В современном инфопространстве слова "апокалипсис", "оккупация", "фашизм", "ад", "ужас" и т.п. так часто употребляются походя, что и впрямь начинает казаться, будто апокалипсис - это февральская вьюга в средней полосе России, а проявление фашизма - штраф за парковку. Да и больше того. Когда благополучные столичные дамочки пытаются воссоздать в своих книжках народную трагедию столетней давности, а на экране впадает в депрессию из-за того, что недолюбила мама, рафинированный персонаж в исполнении актера-мажора, искажается само понятие трагедии, - искажается до полного уничтожения. Высокая трагедия исчезла из современного искусства. Это становится совершенно очевидно после того, как прочтешь, например, "Доктора Фаустуса".

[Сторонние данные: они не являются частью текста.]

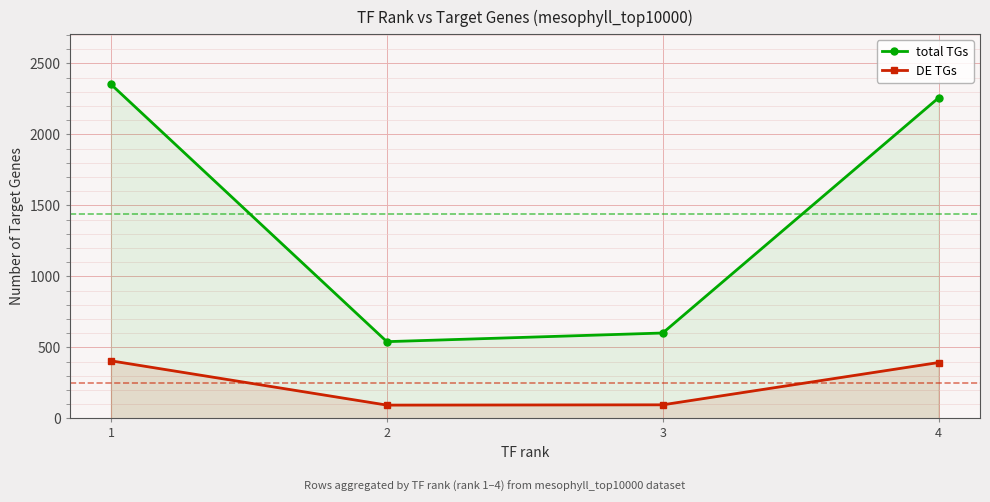

Which series changed the most between 2 and 4?

total TGs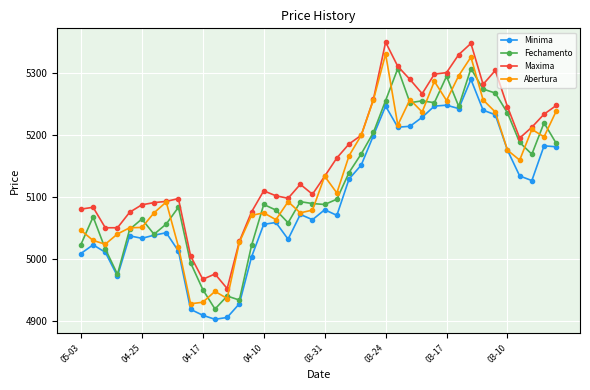

True or false: Maxima and Minima cross at least once.

False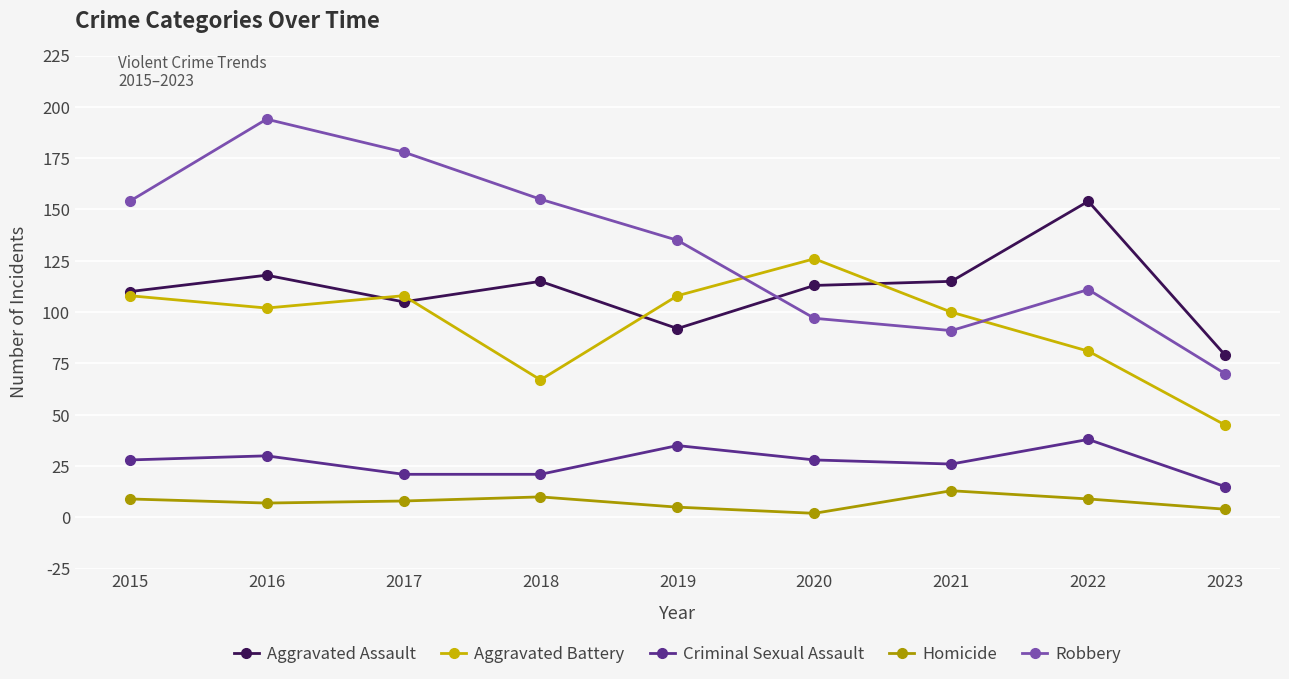

At which category is the sum across all series the highest?

2016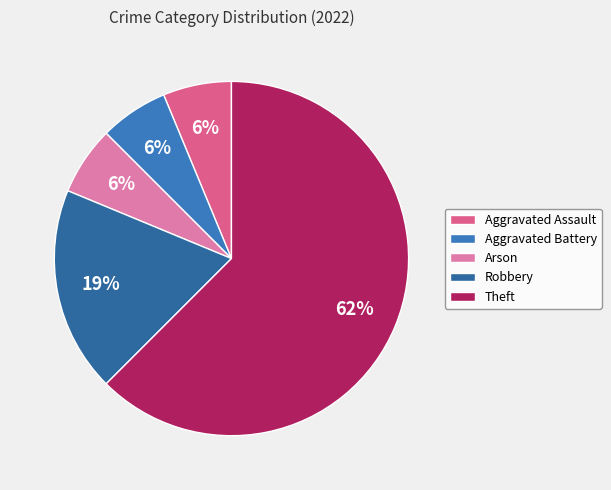

True or false: Aggravated Assault accounts for 1% of the total.

False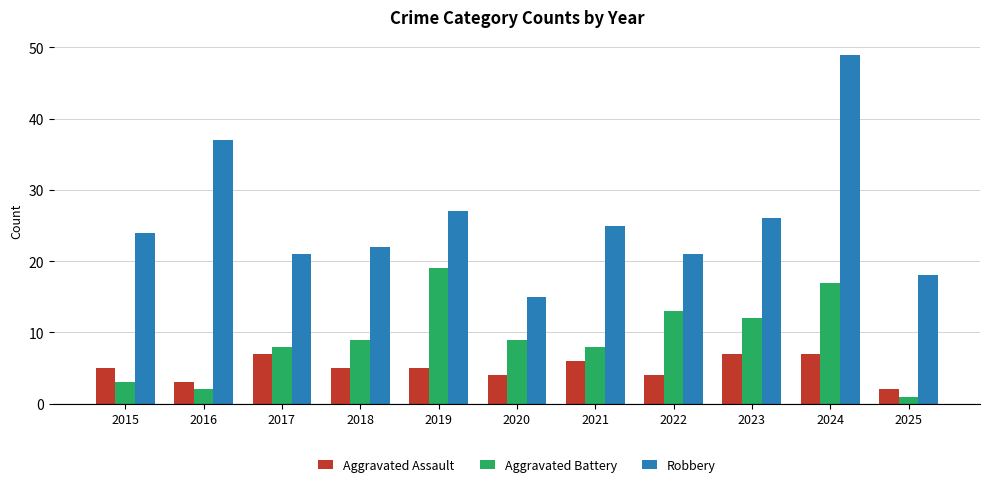

What is the value of the Aggravated Assault bar at the 10th from the left?

7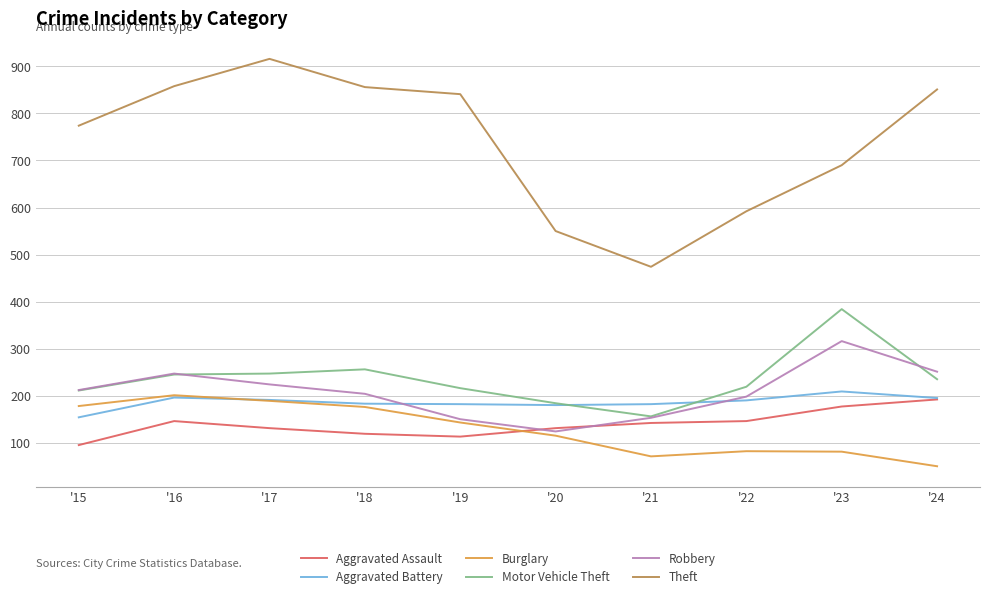

At which category does Theft reach its first local valley?

'21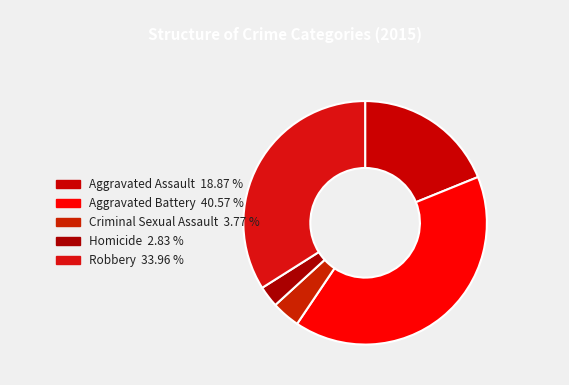

How many slices are in this pie chart?

5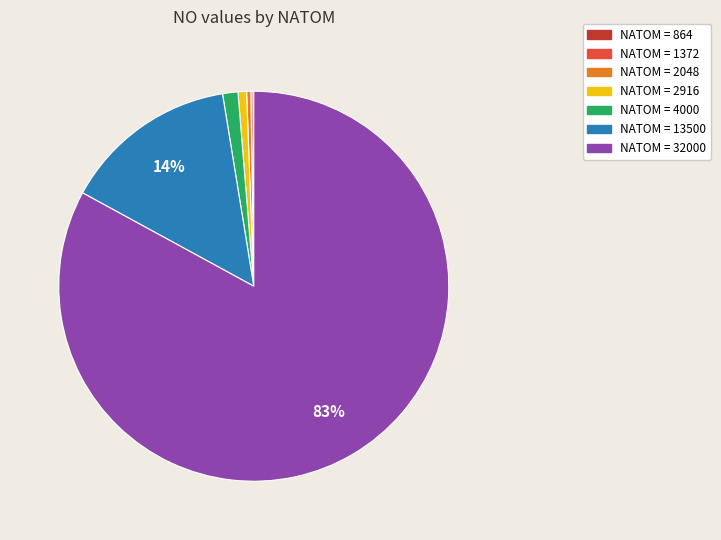

Is there a majority slice in this chart?

Yes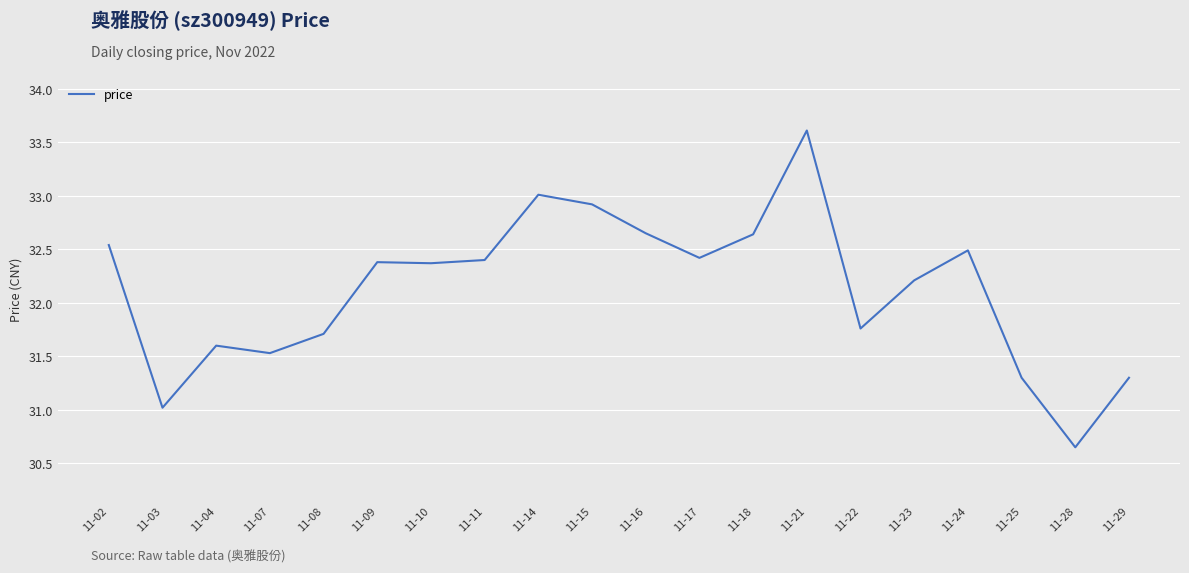

Between 11-23 and 11-21, which is larger?

11-21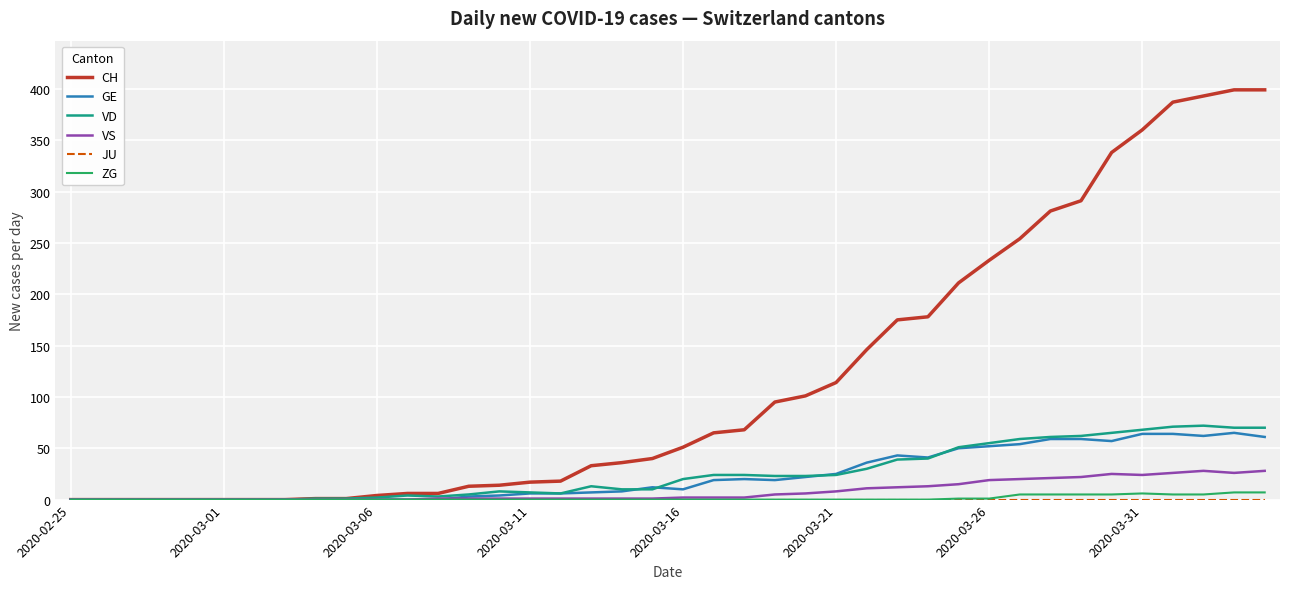

Which series has the largest range (max minus min)?

CH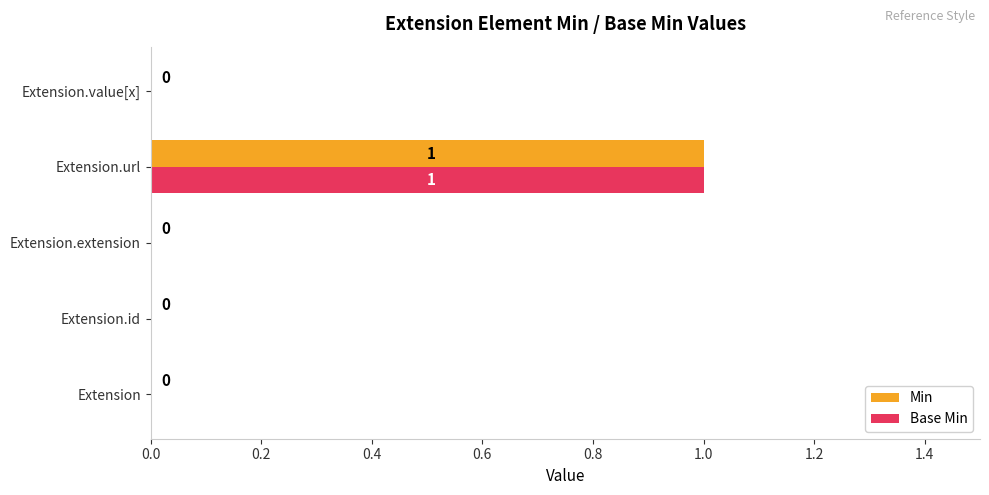

Which category has the highest value in the Base Min series?

Extension.url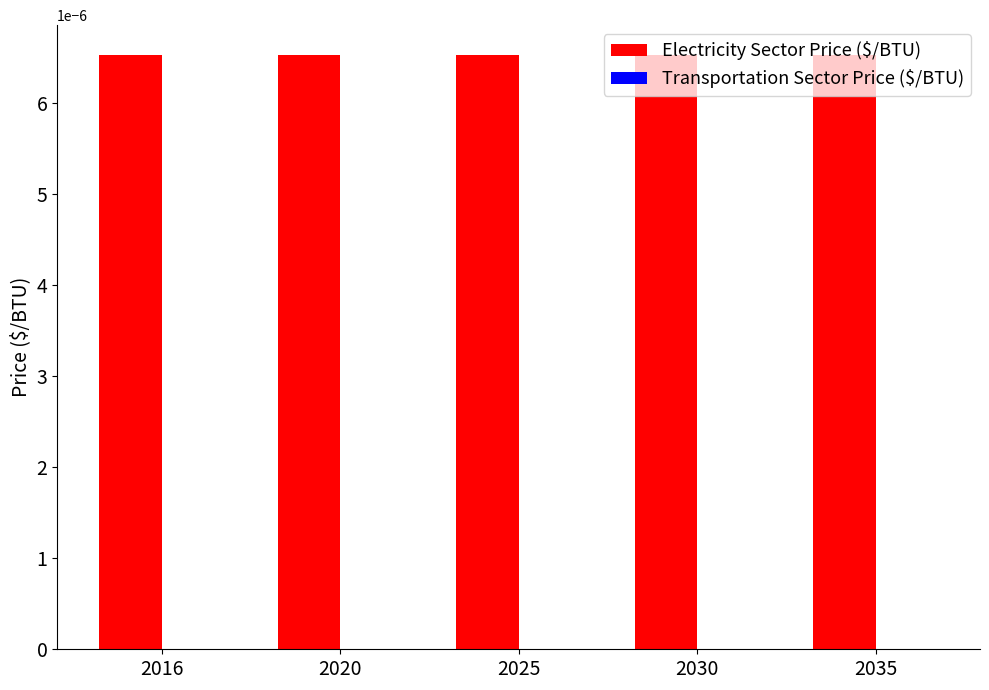

The value of Electricity Sector Price ($/BTU) at 2025 is 0.0. True or false?

False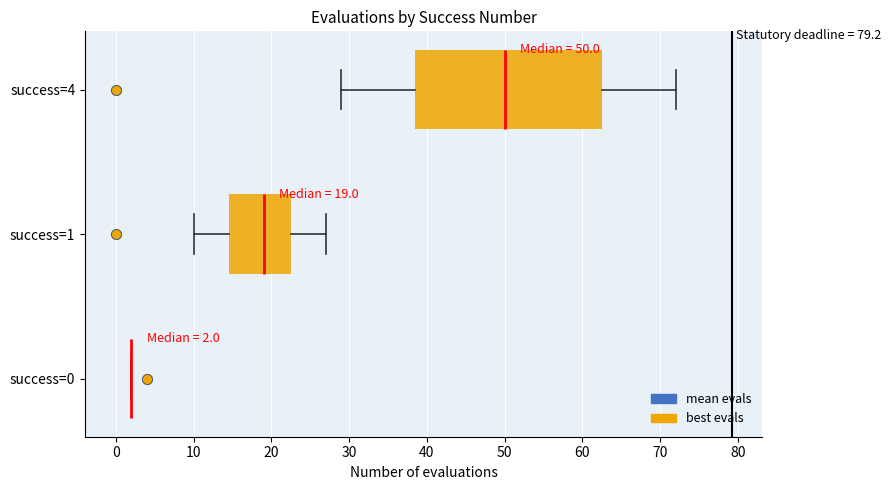

Comparing the boxes themselves (not the whiskers), which one is the widest?

success=4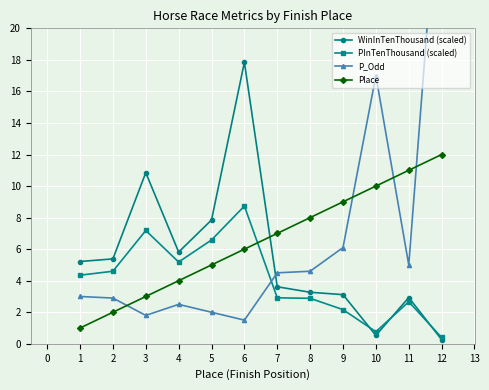

List the series in order of their peak value, lowest first.

PInTenThousand (scaled), Place, WinInTenThousand (scaled), P_Odd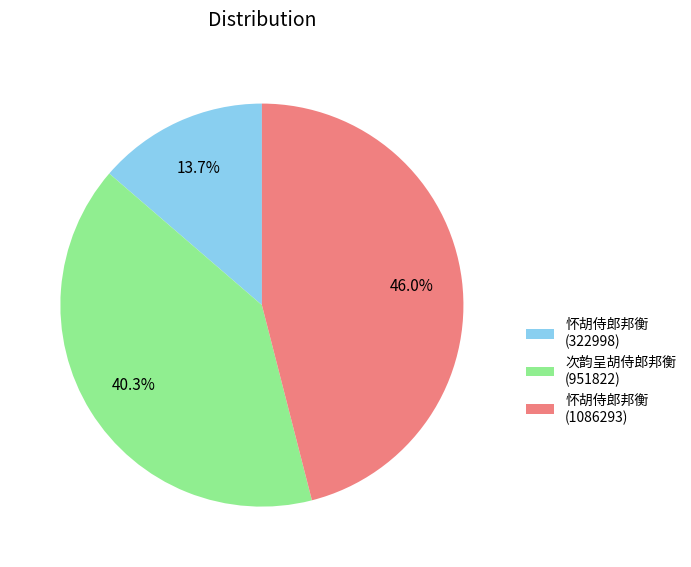

Rank the categories by value from lowest to highest.

怀胡侍郎邦衡 (322998), 次韵呈胡侍郎邦衡 (951822), 怀胡侍郎邦衡 (1086293)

"Доктор Фаустус" Томаса Манна - высокая трагедия в полном смысле; суть, дух и тело этой книги есть трагедия.
С первой страницы читатель узнает, что рассказ (об Адриане Леверкюне, "с которым столь беспощадно обошлась судьба") предстоит не только печальный, но и трагичный, ибо автор говорит с нами из Германии 1943 года. Безысходность и безнадежность, которую испытывает рассказчик (Серенус Цейтблом), размышляя о судьбе современной ему Германии и ее народа, ощущается постоянно, и поэтому все, что проходит перед взором читателя в первой половине книги - пасторальные картины детства, юношеское становление и сопряженные с этим увлекательные акты познания, устремленные в будущее надежды - все хранит отбрасываемую из этого будущего тень трагедии. По мере продвижения повествования тень сгущается все больше и больше, напитываясь частными гибельными драмами, выписанными с таким мастерством, какое только одно и способно сопоставить самоубийство неудавшейся актрисы с падением империи. И завершается роман тремя мощными аккордами, не оставляющими никакого сомнения, что свет померк окончательно и навсегда: ужасная смерть маленького ангела Непомука, исповедь уже безумного Адриана Леверкюна и плач Серенуса Цейтблома по Германии, ибо наступил апрель 1945 года. Полное погружение в адскую бездну, которая называется так не потому, что там пламя и демоны, а потому что там нет надежды. Никакой. Ни на что. Никогда. Именно такова и была участь доктора Фауста - не того, которого романтизировал и спас Гете, а того, из народной трагедии, которому была уготована ужасная кончина и низвержение в ад без всякой милости. Сделав композитора Леверкюна новым доктором Фаустом и через его судьбу олицетворяя в Фаусте всю Германию, Томас Манн вернулся к изначальному образу этого героя и к изначальному же суровому суждению о нем.
Суровое взвешенное суждение - а не истерические выкрики, не размазывание дерьма по воротам - вот чего не хватает искусству в современности. Хотя, возможно, оно и не искусство уже, без высокой трагедии.